### What to produce
Rewrite the lines from the line with "<1 month, 1-5" to the line with "Between Training Time", substituting "largest spread" for "widest spread" and leaving all else unchanged.

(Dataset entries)
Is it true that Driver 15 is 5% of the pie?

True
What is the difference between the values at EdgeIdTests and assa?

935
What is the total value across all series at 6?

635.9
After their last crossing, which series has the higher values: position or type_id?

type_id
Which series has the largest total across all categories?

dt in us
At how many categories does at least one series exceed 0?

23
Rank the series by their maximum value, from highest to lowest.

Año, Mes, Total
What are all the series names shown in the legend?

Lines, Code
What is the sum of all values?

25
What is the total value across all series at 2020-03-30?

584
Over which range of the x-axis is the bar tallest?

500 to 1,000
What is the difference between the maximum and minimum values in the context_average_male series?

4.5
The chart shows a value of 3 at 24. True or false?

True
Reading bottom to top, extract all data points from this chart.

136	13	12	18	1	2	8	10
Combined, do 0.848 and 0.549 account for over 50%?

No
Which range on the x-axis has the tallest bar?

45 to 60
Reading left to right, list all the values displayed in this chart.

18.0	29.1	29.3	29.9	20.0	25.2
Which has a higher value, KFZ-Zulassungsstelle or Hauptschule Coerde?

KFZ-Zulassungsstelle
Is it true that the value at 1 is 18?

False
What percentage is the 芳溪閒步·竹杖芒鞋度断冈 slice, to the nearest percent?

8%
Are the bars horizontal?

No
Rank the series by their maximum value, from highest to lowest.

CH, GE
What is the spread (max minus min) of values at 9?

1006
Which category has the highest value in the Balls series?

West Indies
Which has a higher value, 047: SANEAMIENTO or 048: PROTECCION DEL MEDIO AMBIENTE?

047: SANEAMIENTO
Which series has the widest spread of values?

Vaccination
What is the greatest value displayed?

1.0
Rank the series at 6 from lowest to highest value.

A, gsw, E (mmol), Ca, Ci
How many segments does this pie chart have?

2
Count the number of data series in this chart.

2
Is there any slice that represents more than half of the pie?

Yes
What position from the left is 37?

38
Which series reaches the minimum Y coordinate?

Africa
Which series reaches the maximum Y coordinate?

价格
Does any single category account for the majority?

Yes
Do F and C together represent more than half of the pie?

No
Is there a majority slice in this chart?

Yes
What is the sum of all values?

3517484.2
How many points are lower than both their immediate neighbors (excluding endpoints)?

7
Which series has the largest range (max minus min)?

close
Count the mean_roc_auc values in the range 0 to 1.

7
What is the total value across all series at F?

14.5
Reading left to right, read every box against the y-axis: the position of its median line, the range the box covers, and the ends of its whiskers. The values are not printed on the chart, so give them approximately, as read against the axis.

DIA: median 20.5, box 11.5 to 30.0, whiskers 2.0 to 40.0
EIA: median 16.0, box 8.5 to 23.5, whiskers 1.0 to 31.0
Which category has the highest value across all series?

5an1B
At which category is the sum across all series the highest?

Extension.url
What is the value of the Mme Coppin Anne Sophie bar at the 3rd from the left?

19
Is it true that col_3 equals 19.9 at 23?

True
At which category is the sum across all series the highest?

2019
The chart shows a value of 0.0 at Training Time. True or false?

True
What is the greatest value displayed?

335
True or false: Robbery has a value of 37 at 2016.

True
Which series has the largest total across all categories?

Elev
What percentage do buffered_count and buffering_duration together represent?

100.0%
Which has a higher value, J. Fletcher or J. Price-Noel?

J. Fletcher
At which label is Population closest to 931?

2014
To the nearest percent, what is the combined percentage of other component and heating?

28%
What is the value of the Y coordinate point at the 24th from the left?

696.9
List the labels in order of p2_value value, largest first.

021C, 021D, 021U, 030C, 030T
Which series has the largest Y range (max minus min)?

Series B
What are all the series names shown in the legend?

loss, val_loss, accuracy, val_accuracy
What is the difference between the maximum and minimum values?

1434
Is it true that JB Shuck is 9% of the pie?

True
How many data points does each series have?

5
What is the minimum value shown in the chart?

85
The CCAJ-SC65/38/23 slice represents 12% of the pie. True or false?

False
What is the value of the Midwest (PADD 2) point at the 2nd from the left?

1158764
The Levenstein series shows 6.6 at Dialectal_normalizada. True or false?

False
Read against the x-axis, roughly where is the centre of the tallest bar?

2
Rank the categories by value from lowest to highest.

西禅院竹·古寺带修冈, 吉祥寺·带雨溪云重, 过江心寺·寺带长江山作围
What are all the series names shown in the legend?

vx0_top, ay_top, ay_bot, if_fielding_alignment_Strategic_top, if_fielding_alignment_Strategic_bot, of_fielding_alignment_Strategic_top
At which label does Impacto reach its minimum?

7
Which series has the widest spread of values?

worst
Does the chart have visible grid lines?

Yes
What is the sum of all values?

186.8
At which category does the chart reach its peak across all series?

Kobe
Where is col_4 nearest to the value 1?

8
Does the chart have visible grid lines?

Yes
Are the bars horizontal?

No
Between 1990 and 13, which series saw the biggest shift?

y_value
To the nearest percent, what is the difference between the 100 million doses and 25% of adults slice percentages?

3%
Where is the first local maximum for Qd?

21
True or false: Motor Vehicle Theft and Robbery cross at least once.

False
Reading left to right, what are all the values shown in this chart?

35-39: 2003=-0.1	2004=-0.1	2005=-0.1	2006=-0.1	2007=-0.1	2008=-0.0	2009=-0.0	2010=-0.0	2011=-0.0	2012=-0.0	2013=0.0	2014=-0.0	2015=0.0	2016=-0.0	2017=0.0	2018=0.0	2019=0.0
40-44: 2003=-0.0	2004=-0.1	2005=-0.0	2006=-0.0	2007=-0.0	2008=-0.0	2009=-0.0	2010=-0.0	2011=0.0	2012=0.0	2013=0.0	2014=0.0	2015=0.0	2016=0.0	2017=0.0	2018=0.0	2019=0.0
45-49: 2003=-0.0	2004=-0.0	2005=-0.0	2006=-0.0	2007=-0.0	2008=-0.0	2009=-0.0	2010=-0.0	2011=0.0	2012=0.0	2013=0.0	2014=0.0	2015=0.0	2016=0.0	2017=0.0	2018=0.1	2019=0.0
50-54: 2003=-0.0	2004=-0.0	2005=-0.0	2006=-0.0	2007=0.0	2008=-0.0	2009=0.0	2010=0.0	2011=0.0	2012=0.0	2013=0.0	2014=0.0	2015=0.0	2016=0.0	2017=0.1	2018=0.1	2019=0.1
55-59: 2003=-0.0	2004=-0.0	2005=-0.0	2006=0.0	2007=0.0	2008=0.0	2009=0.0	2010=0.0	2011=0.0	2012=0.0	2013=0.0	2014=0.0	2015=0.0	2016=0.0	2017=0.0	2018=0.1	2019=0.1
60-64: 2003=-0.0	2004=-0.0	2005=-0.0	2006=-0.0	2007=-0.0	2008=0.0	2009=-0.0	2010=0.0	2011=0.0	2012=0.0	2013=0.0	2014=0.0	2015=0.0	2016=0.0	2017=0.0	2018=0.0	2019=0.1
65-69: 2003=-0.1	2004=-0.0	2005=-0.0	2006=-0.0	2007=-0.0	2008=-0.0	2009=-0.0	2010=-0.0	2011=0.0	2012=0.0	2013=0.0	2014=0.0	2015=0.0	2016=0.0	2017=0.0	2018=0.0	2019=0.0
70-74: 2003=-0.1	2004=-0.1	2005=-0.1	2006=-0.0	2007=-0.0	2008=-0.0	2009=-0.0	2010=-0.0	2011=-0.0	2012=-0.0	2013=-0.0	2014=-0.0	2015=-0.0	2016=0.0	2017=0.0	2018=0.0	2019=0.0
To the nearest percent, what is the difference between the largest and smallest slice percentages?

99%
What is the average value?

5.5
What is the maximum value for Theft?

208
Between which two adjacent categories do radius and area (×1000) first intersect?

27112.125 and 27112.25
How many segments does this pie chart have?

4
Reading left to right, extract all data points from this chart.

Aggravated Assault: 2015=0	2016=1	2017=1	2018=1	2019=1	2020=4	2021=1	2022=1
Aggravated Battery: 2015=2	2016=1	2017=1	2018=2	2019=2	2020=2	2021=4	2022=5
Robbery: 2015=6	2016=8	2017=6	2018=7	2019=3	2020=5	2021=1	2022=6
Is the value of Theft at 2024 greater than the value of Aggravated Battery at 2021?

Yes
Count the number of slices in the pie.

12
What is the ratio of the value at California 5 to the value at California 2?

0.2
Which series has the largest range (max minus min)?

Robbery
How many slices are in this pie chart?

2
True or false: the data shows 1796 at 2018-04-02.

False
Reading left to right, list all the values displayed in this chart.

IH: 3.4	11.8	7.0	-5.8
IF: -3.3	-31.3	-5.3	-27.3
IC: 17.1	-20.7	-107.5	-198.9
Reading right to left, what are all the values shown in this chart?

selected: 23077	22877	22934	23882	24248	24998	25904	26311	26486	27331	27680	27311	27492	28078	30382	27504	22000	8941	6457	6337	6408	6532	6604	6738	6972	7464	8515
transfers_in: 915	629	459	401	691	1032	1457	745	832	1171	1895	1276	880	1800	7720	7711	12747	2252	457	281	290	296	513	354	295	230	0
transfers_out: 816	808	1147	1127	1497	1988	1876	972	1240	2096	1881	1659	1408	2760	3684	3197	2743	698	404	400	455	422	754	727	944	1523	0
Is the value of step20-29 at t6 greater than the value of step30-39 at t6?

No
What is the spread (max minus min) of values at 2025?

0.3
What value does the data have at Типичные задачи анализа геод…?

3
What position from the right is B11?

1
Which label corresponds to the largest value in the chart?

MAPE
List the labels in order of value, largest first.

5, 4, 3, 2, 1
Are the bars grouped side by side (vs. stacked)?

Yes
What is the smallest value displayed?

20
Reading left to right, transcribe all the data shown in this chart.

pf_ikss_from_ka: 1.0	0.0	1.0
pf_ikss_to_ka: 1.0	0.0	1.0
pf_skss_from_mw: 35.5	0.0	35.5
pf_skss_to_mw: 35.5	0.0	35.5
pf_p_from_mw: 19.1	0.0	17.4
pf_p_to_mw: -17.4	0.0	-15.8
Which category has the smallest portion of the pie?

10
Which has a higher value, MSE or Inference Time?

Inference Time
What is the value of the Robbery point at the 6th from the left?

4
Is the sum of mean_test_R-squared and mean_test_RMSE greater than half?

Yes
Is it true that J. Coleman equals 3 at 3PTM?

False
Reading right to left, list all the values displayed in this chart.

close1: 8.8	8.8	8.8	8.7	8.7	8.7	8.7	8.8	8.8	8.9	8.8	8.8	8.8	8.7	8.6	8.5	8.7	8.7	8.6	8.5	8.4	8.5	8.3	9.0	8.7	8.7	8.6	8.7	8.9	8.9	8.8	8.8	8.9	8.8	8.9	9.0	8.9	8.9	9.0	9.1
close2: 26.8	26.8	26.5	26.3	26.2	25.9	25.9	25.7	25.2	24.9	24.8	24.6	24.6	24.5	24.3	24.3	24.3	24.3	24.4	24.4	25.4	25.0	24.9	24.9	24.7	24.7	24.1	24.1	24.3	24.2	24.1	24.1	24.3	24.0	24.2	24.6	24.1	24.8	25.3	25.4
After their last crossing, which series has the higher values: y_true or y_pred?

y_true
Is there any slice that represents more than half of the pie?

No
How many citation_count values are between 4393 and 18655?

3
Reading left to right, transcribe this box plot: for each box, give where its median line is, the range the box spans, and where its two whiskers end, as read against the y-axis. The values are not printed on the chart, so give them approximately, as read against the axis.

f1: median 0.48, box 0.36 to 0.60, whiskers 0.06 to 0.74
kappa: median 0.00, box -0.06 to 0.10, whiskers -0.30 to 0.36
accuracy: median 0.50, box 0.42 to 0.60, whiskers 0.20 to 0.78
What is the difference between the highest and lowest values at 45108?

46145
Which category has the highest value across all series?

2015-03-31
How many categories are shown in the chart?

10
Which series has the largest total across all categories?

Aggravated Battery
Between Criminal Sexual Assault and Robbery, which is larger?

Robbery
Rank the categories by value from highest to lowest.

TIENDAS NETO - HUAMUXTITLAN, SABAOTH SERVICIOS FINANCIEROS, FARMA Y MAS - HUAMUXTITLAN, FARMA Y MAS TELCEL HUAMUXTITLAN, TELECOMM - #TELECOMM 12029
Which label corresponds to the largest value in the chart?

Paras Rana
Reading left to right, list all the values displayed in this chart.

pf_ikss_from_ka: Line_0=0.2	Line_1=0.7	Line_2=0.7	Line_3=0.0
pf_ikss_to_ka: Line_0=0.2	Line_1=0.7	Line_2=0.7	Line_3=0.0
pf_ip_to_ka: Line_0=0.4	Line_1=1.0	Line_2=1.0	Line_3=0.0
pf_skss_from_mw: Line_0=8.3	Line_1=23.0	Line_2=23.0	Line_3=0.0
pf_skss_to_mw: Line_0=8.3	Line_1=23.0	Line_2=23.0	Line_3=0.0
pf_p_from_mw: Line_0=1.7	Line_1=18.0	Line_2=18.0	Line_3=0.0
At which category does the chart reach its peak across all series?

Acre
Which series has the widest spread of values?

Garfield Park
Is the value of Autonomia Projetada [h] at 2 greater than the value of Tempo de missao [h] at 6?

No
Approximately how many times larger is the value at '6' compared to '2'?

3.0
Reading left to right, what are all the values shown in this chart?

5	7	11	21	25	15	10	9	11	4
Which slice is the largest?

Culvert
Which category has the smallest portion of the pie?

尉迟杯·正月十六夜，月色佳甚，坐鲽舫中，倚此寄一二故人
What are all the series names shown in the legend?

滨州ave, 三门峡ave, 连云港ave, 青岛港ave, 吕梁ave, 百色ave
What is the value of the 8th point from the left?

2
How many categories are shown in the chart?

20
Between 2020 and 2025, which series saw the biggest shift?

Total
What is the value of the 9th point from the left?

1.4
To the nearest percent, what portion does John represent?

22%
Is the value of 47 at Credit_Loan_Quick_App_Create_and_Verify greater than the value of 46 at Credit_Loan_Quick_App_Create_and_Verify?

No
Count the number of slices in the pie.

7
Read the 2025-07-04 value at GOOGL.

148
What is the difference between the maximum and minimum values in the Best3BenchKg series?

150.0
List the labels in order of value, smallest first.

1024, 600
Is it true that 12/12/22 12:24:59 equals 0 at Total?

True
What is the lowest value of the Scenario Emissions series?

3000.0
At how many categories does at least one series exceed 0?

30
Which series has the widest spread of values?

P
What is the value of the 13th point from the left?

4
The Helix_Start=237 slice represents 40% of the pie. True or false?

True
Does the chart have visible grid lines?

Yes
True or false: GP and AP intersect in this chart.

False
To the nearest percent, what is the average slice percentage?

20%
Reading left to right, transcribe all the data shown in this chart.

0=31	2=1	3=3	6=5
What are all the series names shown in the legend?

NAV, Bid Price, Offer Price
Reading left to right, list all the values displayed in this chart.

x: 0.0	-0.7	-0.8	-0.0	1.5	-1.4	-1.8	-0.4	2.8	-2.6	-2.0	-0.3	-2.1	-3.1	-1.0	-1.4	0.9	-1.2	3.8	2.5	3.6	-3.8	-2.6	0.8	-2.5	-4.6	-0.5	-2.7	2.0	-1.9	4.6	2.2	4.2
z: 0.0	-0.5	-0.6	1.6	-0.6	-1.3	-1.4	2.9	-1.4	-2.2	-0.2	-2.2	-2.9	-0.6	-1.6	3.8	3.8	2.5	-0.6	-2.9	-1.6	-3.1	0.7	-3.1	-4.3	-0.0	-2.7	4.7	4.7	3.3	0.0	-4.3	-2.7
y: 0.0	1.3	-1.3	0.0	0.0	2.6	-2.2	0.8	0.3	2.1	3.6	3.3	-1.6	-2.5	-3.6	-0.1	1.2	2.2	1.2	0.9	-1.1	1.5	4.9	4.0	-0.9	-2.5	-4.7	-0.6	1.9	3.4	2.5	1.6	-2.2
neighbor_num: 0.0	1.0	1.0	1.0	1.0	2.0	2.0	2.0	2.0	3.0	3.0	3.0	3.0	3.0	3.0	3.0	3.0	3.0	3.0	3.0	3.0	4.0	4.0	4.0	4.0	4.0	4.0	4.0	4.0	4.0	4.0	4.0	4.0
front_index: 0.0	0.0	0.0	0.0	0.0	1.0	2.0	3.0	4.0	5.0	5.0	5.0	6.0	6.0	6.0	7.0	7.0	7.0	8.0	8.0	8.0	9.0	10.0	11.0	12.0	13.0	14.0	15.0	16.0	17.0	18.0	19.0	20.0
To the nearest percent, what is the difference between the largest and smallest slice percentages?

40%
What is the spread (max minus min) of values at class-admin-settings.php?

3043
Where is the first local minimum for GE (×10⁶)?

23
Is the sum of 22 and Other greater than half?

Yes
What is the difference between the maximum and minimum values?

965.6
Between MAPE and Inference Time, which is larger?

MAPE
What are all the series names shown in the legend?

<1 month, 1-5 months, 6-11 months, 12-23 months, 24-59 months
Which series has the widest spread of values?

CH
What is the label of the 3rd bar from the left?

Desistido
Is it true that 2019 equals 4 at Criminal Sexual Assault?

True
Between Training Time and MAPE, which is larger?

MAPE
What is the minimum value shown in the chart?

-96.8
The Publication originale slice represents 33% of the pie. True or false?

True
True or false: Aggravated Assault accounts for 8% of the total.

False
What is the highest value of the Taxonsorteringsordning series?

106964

### Expected output
<1 month, 1-5 months, 6-11 months, 12-23 months, 24-59 months
Which series has the largest spread of values?

CH
What is the label of the 3rd bar from the left?

Desistido
Is it true that 2019 equals 4 at Criminal Sexual Assault?

True
Between Training Time and MAPE, which is larger?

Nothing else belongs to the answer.